*** Provided entries Section Begins ***

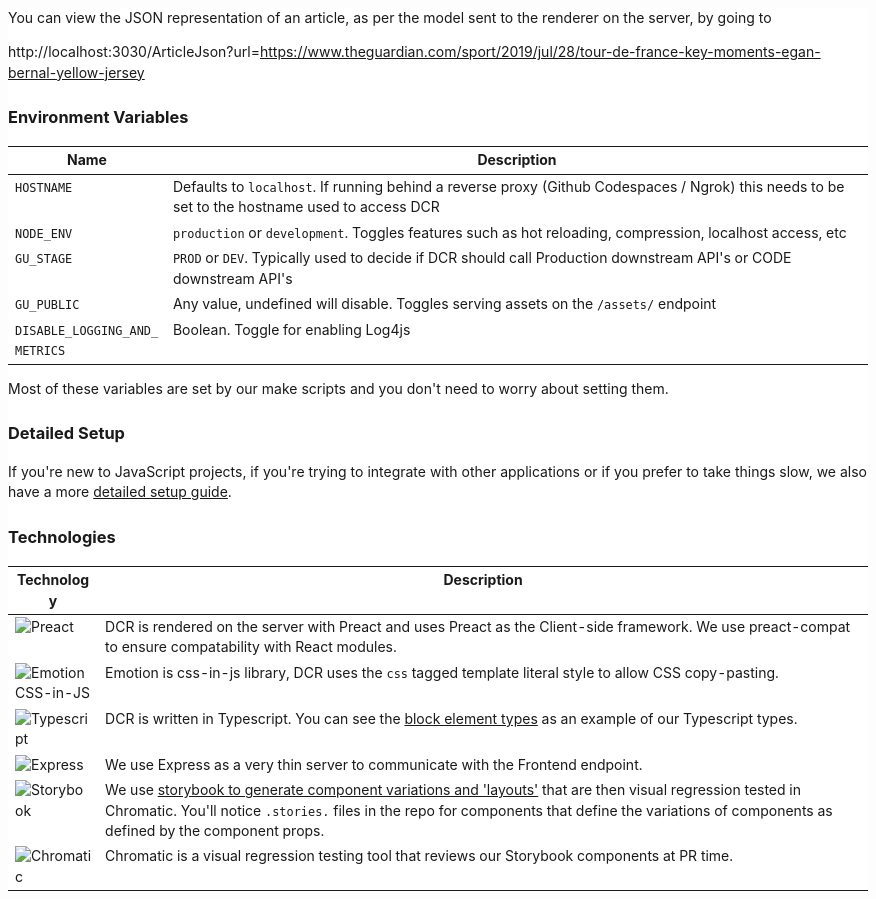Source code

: You can view the JSON representation of an article, as per the model sent to the renderer on the server, by going to

http://localhost:3030/ArticleJson?url=https://www.theguardian.com/sport/2019/jul/28/tour-de-france-key-moments-egan-bernal-yellow-jersey

### Environment Variables

| Name                          | Description                                                                                                                                    |
| ----------------------------- | ---------------------------------------------------------------------------------------------------------------------------------------------- |
| `HOSTNAME`                    | Defaults to `localhost`. If running behind a reverse proxy (Github Codespaces / Ngrok) this needs to be set to the hostname used to access DCR |
| `NODE_ENV`                    | `production` or `development`. Toggles features such as hot reloading, compression, localhost access, etc                                      |
| `GU_STAGE`                    | `PROD` or `DEV`. Typically used to decide if DCR should call Production downstream API's or CODE downstream API's                              |
| `GU_PUBLIC`                   | Any value, undefined will disable. Toggles serving assets on the `/assets/` endpoint                                                           |
| `DISABLE_LOGGING_AND_METRICS` | Boolean. Toggle for enabling Log4js                                                                                                            |

Most of these variables are set by our make scripts and you don't need to worry about setting them.

### Detailed Setup

If you're new to JavaScript projects, if you're trying to integrate with other applications or if you prefer to take things slow, we also have a more [detailed setup guide](docs/contributing/detailed-setup-guide.md).

### Technologies

| Technology                                                                                                                 | Description                                                                                                                                                                                                                                                                                                                                       |
| -------------------------------------------------------------------------------------------------------------------------- | ------------------------------------------------------------------------------------------------------------------------------------------------------------------------------------------------------------------------------------------------------------------------------------------------------------------------------------------------- |
| <img alt="Preact" src="./docs/images/logo-preact.jpg" width="350" />                                                       | DCR is rendered on the server with Preact and uses Preact as the Client-side framework. We use preact-compat to ensure compatability with React modules.                                                                                                                                                                                          |
| <img alt="Emotion CSS-in-JS" src="./docs/images/logo-emotion.png" width="350" />                                           | Emotion is css-in-js library, DCR uses the `css` tagged template literal style to allow CSS copy-pasting.                                                                                                                                                                                                                                         |
| <img alt="Typescript" src="./docs/images/logo-typescript.png" width="350" />                                               | DCR is written in Typescript. You can see the [block element types](./src/lib/content.d.ts) as an example of our Typescript types.                                                                                                                                                                                                                |
| <img alt="Express" src="./docs/images/logo-express.png" width="350" />                                                     | We use Express as a very thin server to communicate with the Frontend endpoint.                                                                                                                                                                                                                                                                   |
| <img alt="Storybook" src="./docs/images/logo-storybook.jpg" width="350" />                                                 | We use [storybook to generate component variations and 'layouts'](https://main--63e251470cfbe61776b0ef19.chromatic.com) that are then visual regression tested in Chromatic. You'll notice `.stories.` files in the repo for components that define the variations of components as defined by the component props.                               |
| <img alt="Chromatic" src="./docs/images/logo-chromatic.jpg" width="350" />                                                 | Chromatic is a visual regression testing tool that reviews our Storybook components at PR time.                                                                                                                                                                                                                                                   |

*** Provided entries Section Ends ***

• [Aim of the task]: Copy all of the data above exactly. Leave out every picture.

• [Answer section]:
Source code

: You can view the JSON representation of an article, as per the model sent to the renderer on the server, by going to

http://localhost:3030/ArticleJson?url=https://www.theguardian.com/sport/2019/jul/28/tour-de-france-key-moments-egan-bernal-yellow-jersey

### Environment Variables

| Name                          | Description                                                                                                                                    |
| ----------------------------- | ---------------------------------------------------------------------------------------------------------------------------------------------- |
| `HOSTNAME`                    | Defaults to `localhost`. If running behind a reverse proxy (Github Codespaces / Ngrok) this needs to be set to the hostname used to access DCR |
| `NODE_ENV`                    | `production` or `development`. Toggles features such as hot reloading, compression, localhost access, etc                                      |
| `GU_STAGE`                    | `PROD` or `DEV`. Typically used to decide if DCR should call Production downstream API's or CODE downstream API's                              |
| `GU_PUBLIC`                   | Any value, undefined will disable. Toggles serving assets on the `/assets/` endpoint                                                           |
| `DISABLE_LOGGING_AND_METRICS` | Boolean. Toggle for enabling Log4js                                                                                                            |

Most of these variables are set by our make scripts and you don't need to worry about setting them.

### Detailed Setup

If you're new to JavaScript projects, if you're trying to integrate with other applications or if you prefer to take things slow, we also have a more [detailed setup guide](docs/contributing/detailed-setup-guide.md).

### Technologies

| Technology                                                                                                                 | Description                                                                                                                                                                                                                                                                                                                                       |
| -------------------------------------------------------------------------------------------------------------------------- | ------------------------------------------------------------------------------------------------------------------------------------------------------------------------------------------------------------------------------------------------------------------------------------------------------------------------------------------------- |
| <img alt="Preact" src="./docs/images/logo-preact.jpg" width="350" />                                                       | DCR is rendered on the server with Preact and uses Preact as the Client-side framework. We use preact-compat to ensure compatability with React modules.                                                                                                                                                                                          |
| <img alt="Emotion CSS-in-JS" src="./docs/images/logo-emotion.png" width="350" />                                           | Emotion is css-in-js library, DCR uses the `css` tagged template literal style to allow CSS copy-pasting.                                                                                                                                                                                                                                         |
| <img alt="Typescript" src="./docs/images/logo-typescript.png" width="350" />                                               | DCR is written in Typescript. You can see the [block element types](./src/lib/content.d.ts) as an example of our Typescript types.                                                                                                                                                                                                                |
| <img alt="Express" src="./docs/images/logo-express.png" width="350" />                                                     | We use Express as a very thin server to communicate with the Frontend endpoint.                                                                                                                                                                                                                                                                   |
| <img alt="Storybook" src="./docs/images/logo-storybook.jpg" width="350" />                                                 | We use [storybook to generate component variations and 'layouts'](https://main--63e251470cfbe61776b0ef19.chromatic.com) that are then visual regression tested in Chromatic. You'll notice `.stories.` files in the repo for components that define the variations of components as defined by the component props.                               |
| <img alt="Chromatic" src="./docs/images/logo-chromatic.jpg" width="350" />                                                 | Chromatic is a visual regression testing tool that reviews our Storybook components at PR time.                                                                                                                                                                                                                                                   |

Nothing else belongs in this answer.